Однако помешал Ковригину поглазеть на фотографии не звонок, а Николай Макарович Белозёров. Пятнадцатиминутное дело Белозёровым, видимо, не было завершено и пригнало его в буфет к Ковригину. Белозёров был взбудоражен, а дышал так, будто вознёсся не на второй этаж, а на сто седьмой. К удивлению Ковригина, приблизились к буфету и барышни-сударыни Мамина-Сибиряка, одна с собственными рыжими ресницами - Вера, вторая с клееными синими - Долли. Ковригин пригласил дам за столик, но Белозёров жестким жестом указал им место: постойте в отдалении. Дамы, похоже, не обиделись, а на Ковригина смотрели с полуоткрытыми ртами и азартом любопытства.
- В триста семнадцатом номере "Слоистого малахита", - сказал Белозёров, - никакой Василий Караваев не проживает.
- А кто же проживает? - спросил Ковригин.
- Александр Андреевич Ковригин, - строго сказал Белозёров.
- И что?
- Но вы же говорили, что… - начал Белозёров.
- Говорил, - сказал Ковригин. - И говорил правду. И я ни разу не называл себя Василием Караваевым. Я лишь согласился с тем, что Васенькой Караваевым я существую в представлениях одной моей знакомой. Для неё одинаково, что каравай, что коврига…
Белозёров сидел молча, соображал, шевелил губами. А Вера с Долли, похоже, читали смыслы и по шевелению его губ. И какие-то деловые соображения, пока противоречивые, чувствовал Ковригин, а с ними - и сюжеты возможных затей бродили в Белозёрове, будоражили его.

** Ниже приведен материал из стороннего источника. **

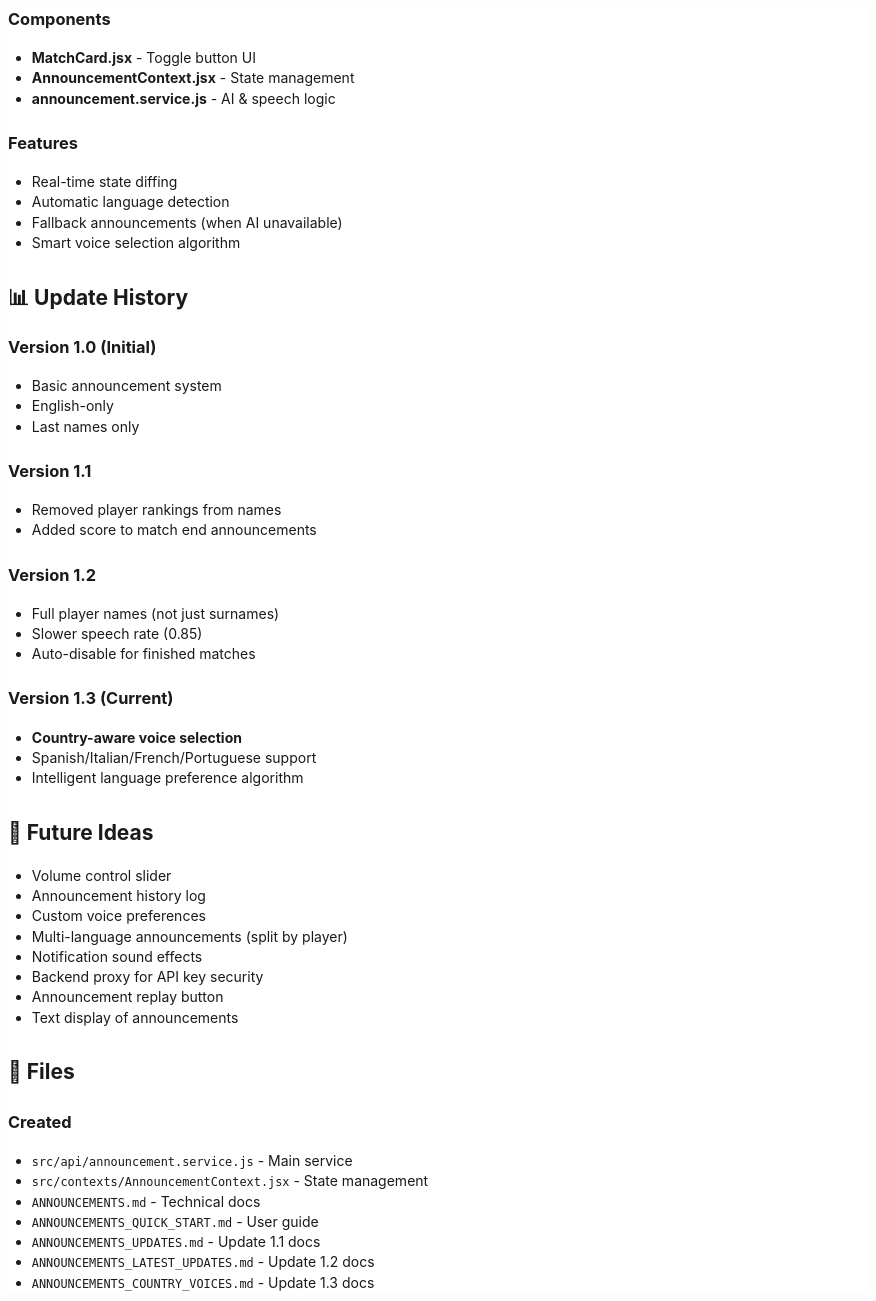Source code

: ### Components
- **MatchCard.jsx** - Toggle button UI
- **AnnouncementContext.jsx** - State management
- **announcement.service.js** - AI & speech logic

### Features
- Real-time state diffing
- Automatic language detection
- Fallback announcements (when AI unavailable)
- Smart voice selection algorithm

## 📊 Update History

### Version 1.0 (Initial)
- Basic announcement system
- English-only
- Last names only

### Version 1.1
- Removed player rankings from names
- Added score to match end announcements

### Version 1.2
- Full player names (not just surnames)
- Slower speech rate (0.85)
- Auto-disable for finished matches

### Version 1.3 (Current)
- **Country-aware voice selection**
- Spanish/Italian/French/Portuguese support
- Intelligent language preference algorithm

## 🚀 Future Ideas

- Volume control slider
- Announcement history log
- Custom voice preferences
- Multi-language announcements (split by player)
- Notification sound effects
- Backend proxy for API key security
- Announcement replay button
- Text display of announcements

## 📝 Files

### Created
- `src/api/announcement.service.js` - Main service
- `src/contexts/AnnouncementContext.jsx` - State management
- `ANNOUNCEMENTS.md` - Technical docs
- `ANNOUNCEMENTS_QUICK_START.md` - User guide
- `ANNOUNCEMENTS_UPDATES.md` - Update 1.1 docs
- `ANNOUNCEMENTS_LATEST_UPDATES.md` - Update 1.2 docs
- `ANNOUNCEMENTS_COUNTRY_VOICES.md` - Update 1.3 docs
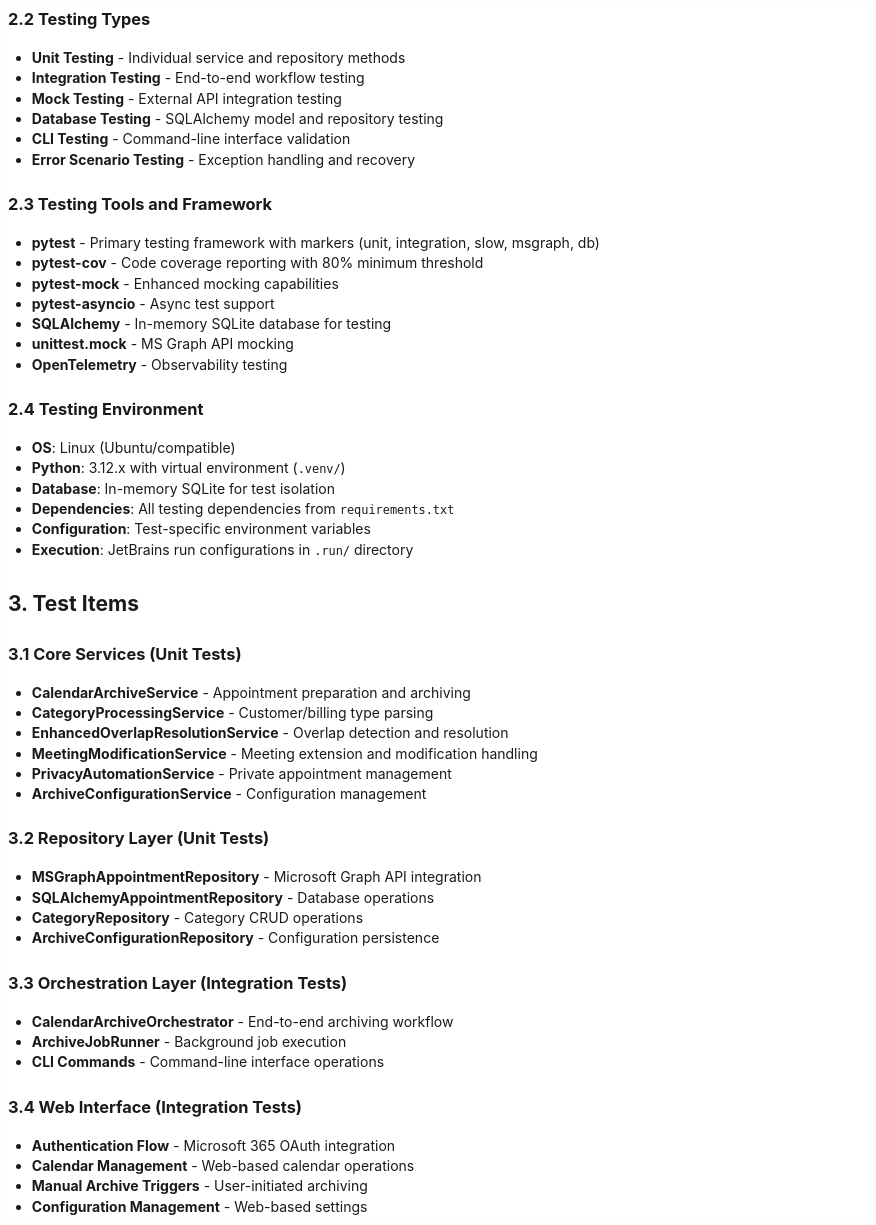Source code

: ### 2.2 Testing Types
- **Unit Testing** - Individual service and repository methods
- **Integration Testing** - End-to-end workflow testing
- **Mock Testing** - External API integration testing
- **Database Testing** - SQLAlchemy model and repository testing
- **CLI Testing** - Command-line interface validation
- **Error Scenario Testing** - Exception handling and recovery

### 2.3 Testing Tools and Framework
- **pytest** - Primary testing framework with markers (unit, integration, slow, msgraph, db)
- **pytest-cov** - Code coverage reporting with 80% minimum threshold
- **pytest-mock** - Enhanced mocking capabilities
- **pytest-asyncio** - Async test support
- **SQLAlchemy** - In-memory SQLite database for testing
- **unittest.mock** - MS Graph API mocking
- **OpenTelemetry** - Observability testing

### 2.4 Testing Environment
- **OS**: Linux (Ubuntu/compatible)
- **Python**: 3.12.x with virtual environment (`.venv/`)
- **Database**: In-memory SQLite for test isolation
- **Dependencies**: All testing dependencies from `requirements.txt`
- **Configuration**: Test-specific environment variables
- **Execution**: JetBrains run configurations in `.run/` directory

## 3. Test Items

### 3.1 Core Services (Unit Tests)
- **CalendarArchiveService** - Appointment preparation and archiving
- **CategoryProcessingService** - Customer/billing type parsing
- **EnhancedOverlapResolutionService** - Overlap detection and resolution
- **MeetingModificationService** - Meeting extension and modification handling
- **PrivacyAutomationService** - Private appointment management
- **ArchiveConfigurationService** - Configuration management

### 3.2 Repository Layer (Unit Tests)
- **MSGraphAppointmentRepository** - Microsoft Graph API integration
- **SQLAlchemyAppointmentRepository** - Database operations
- **CategoryRepository** - Category CRUD operations
- **ArchiveConfigurationRepository** - Configuration persistence

### 3.3 Orchestration Layer (Integration Tests)
- **CalendarArchiveOrchestrator** - End-to-end archiving workflow
- **ArchiveJobRunner** - Background job execution
- **CLI Commands** - Command-line interface operations

### 3.4 Web Interface (Integration Tests)
- **Authentication Flow** - Microsoft 365 OAuth integration
- **Calendar Management** - Web-based calendar operations
- **Manual Archive Triggers** - User-initiated archiving
- **Configuration Management** - Web-based settings
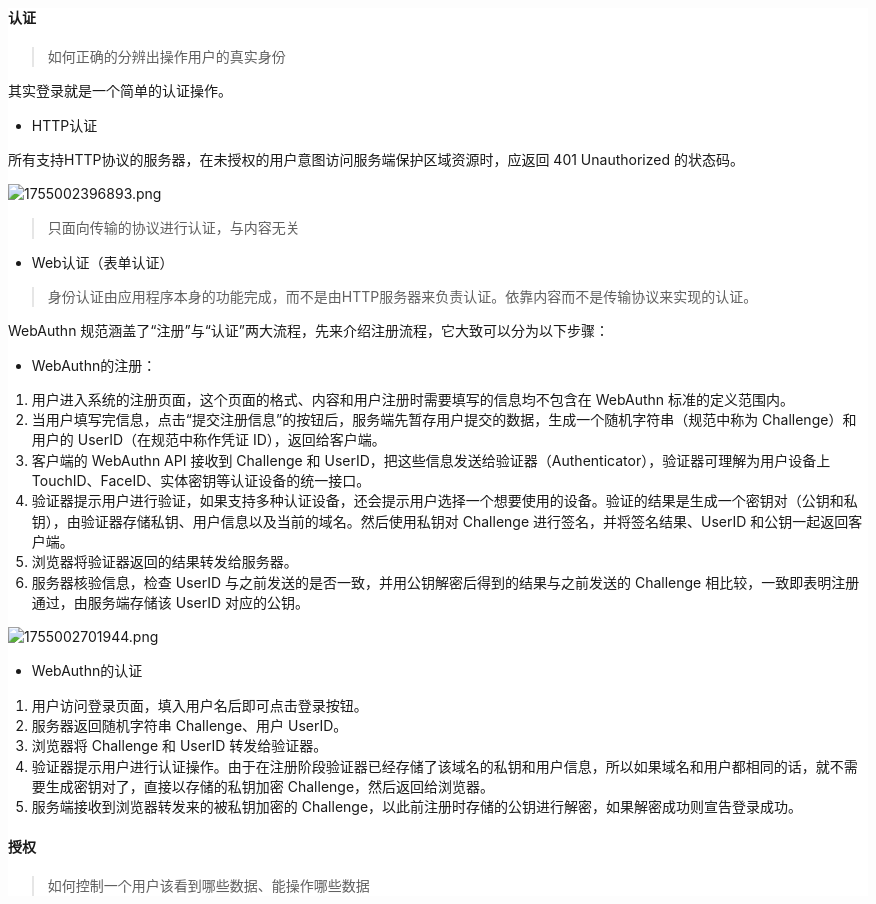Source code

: 
#### 认证

> 如何正确的分辨出操作用户的真实身份

其实登录就是一个简单的认证操作。







- HTTP认证

所有支持HTTP协议的服务器，在未授权的用户意图访问服务端保护区域资源时，应返回 401 Unauthorized 的状态码。



![1755002396893.png](https://fastly.jsdelivr.net/gh/thecoolboyhan/th_blogs@main/image/2025-08/1755002396893_1755002396907.png)







> 只面向传输的协议进行认证，与内容无关



- Web认证（表单认证）

> 身份认证由应用程序本身的功能完成，而不是由HTTP服务器来负责认证。依靠内容而不是传输协议来实现的认证。





WebAuthn 规范涵盖了“注册”与“认证”两大流程，先来介绍注册流程，它大致可以分为以下步骤：



- WebAuthn的注册：



1. 用户进入系统的注册页面，这个页面的格式、内容和用户注册时需要填写的信息均不包含在 WebAuthn 标准的定义范围内。
2. 当用户填写完信息，点击“提交注册信息”的按钮后，服务端先暂存用户提交的数据，生成一个随机字符串（规范中称为 Challenge）和用户的 UserID（在规范中称作凭证 ID），返回给客户端。
3. 客户端的 WebAuthn API 接收到 Challenge 和 UserID，把这些信息发送给验证器（Authenticator），验证器可理解为用户设备上 TouchID、FaceID、实体密钥等认证设备的统一接口。
4. 验证器提示用户进行验证，如果支持多种认证设备，还会提示用户选择一个想要使用的设备。验证的结果是生成一个密钥对（公钥和私钥），由验证器存储私钥、用户信息以及当前的域名。然后使用私钥对 Challenge 进行签名，并将签名结果、UserID 和公钥一起返回客户端。
5. 浏览器将验证器返回的结果转发给服务器。
6. 服务器核验信息，检查 UserID 与之前发送的是否一致，并用公钥解密后得到的结果与之前发送的 Challenge 相比较，一致即表明注册通过，由服务端存储该 UserID 对应的公钥。

![1755002701944.png](https://fastly.jsdelivr.net/gh/thecoolboyhan/th_blogs@main/image/2025-08/1755002701944_1755002701958.png)







- WebAuthn的认证



1. 用户访问登录页面，填入用户名后即可点击登录按钮。
2. 服务器返回随机字符串 Challenge、用户 UserID。
3. 浏览器将 Challenge 和 UserID 转发给验证器。
4. 验证器提示用户进行认证操作。由于在注册阶段验证器已经存储了该域名的私钥和用户信息，所以如果域名和用户都相同的话，就不需要生成密钥对了，直接以存储的私钥加密 Challenge，然后返回给浏览器。
5. 服务端接收到浏览器转发来的被私钥加密的 Challenge，以此前注册时存储的公钥进行解密，如果解密成功则宣告登录成功。



#### 授权

> 如何控制一个用户该看到哪些数据、能操作哪些数据

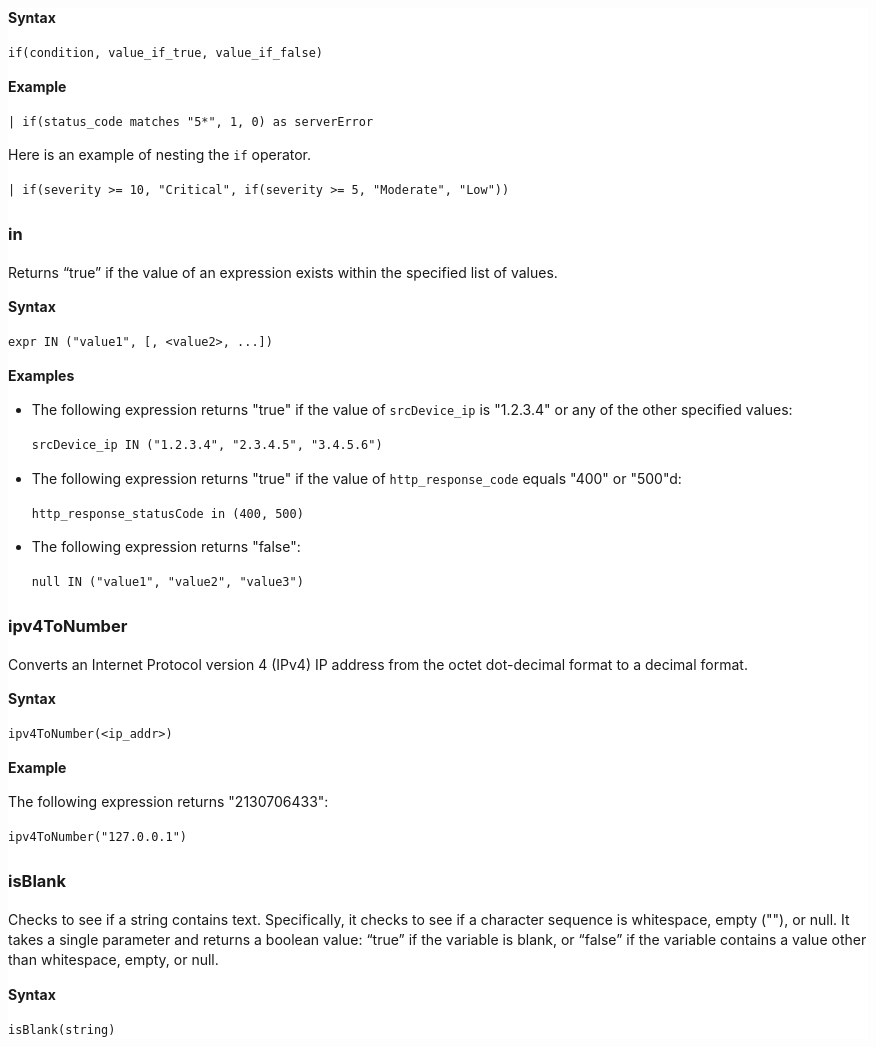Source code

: **Syntax**

`if(condition, value_if_true, value_if_false)`

**Example**

`| if(status_code matches "5*", 1, 0) as serverError`

Here is an example of nesting the `if` operator.

`| if(severity >= 10, "Critical", if(severity >= 5, "Moderate", "Low"))`

### in

Returns “true” if the value of an expression exists within the specified list of values.

**Syntax**

`expr IN ("value1", [, <value2>, ...])`

**Examples**

* The following expression returns "true" if the value of `srcDevice_ip` is "1.2.3.4" or any of the other specified values:

   `srcDevice_ip IN ("1.2.3.4", "2.3.4.5", "3.4.5.6")`

* The following expression returns "true" if the value of `http_response_code` equals "400" or "500"d:

   `http_response_statusCode in (400, 500)`

* The following expression returns "false":

   `null IN ("value1", "value2", "value3")`

### ipv4ToNumber

Converts an Internet Protocol version 4 (IPv4) IP address from the octet dot-decimal format to a decimal format.

**Syntax**

`ipv4ToNumber(<ip_addr>)`

**Example**

The following expression returns "2130706433":

`ipv4ToNumber("127.0.0.1")`

### isBlank

Checks to see if a string contains text. Specifically, it checks to see if a character sequence is whitespace, empty (""), or null. It takes a single parameter and returns a boolean value: “true” if the variable is blank, or “false” if the variable contains a value other than whitespace, empty, or null.

**Syntax**

`isBlank(string)`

- Предположим, всё так, - сказал Белозёров. - Тогда получается странное совпадение.
- Какое совпадение? - спросил Ковригин. - И в чём его странность?
- Автор "Маринкиной башни", - сказал Белозёров, - Александр Андреевич Ковригин. Вот вам и совпадение. А странность в том, что автор приехать к нам практически не смог бы.
- Это почему же? - спросил Ковригин.
- А потому, что он покойник! - воскликнул Белозёров. Но тут же заговорил полушёпотом: - Царство ему небесное.
- Вот тебе раз, - растерялся Ковригин. - Неприятность-то какая!
- И если даже не отдал концы дома в койке, то пропал без вести или сгинул где-то в заграницах. По одной из версий, поехал на охоту в Ботсвану, а там его затоптали слоны. Или граждане ботсванские к общественному обеду пустили на отбивные в сухарях.
- Ужасы какие! - сказал Ковригин. - И откуда вы знаете об этом?
- Из слов публикатора пьесы Юлия Валентиновича Блинова, - сказал Белозёров. - Кстати, он приехал сегодня из Перми.
- Блинов, говорите…
- Блинов! - подтвердил Белозёров. - Он лучший друг автора пьесы, учились вместе, а теперь его душеприказчик, ему пьеса и посвящена… Да ведь всё это есть в интервью с Блиновым в большой программке, куда и вашу Древеснову вписали… Ну да, у вас же её нет. А теперь, пожалуй, вы и не купите… Распродали… Я вам в антракте добуду… Правда, там есть намеки, мол, всё это литературная мистификация, а никакого Ковригина, извините, я не вас имею в виду, не было, и слонам не случился повод порезвиться…
- А голодные ботсванские граждане остались без обеда, - вздохнул Ковригин.
- Что вы на это скажете? - спросил Белозёров.
- А что тут сказать? - пожал плечами Ковригин. - Совпадение и есть совпадение. И нет в нём никакой странности.
Зазвенело во второй раз.
- Единственная к вам просьба, - сказал Ковригин, - если столкнётесь с публикатором Блиновым, не говорите ему об этом совпадении.
- Буду молчать, как баба на площади! - рассмеялся Белозёров.
И подмигнул Ковригину.
Дамам сопровождения было указано следовать вниз, но они, радостно-восторженные, успели подскочить к Ковригину, синересничная Долли даже с хихиканьем ущипнула ему бок.
- Проказник, - зашептала Долли заговорщицей, - я ещё в поезде поняла, что вы едете к нам не просто так… А может, Древеснова приманила вас чем-нибудь? Ну, тогда вы шалун… Но с ней держите ухо востро! Это, я вам доложу…
- Александр Андреевич, - сказала Вера, Ковригину показалось - с нежностью, - желаю вам успеха сегодня… Ни пуха, ни пера…
- Милые барышни, - сказал Ковригин, - очень прошу, ни с кем не делиться своими предположениями хотя бы до конца спектакля.
- Конечно, конечно! - воскликнула Долли. - Понимаем! Инкогнито! А мы - две каменные бабы! Чтобы и вам хотелось! Проказник!
И барышни упорхнули к местам, указанным в билетах.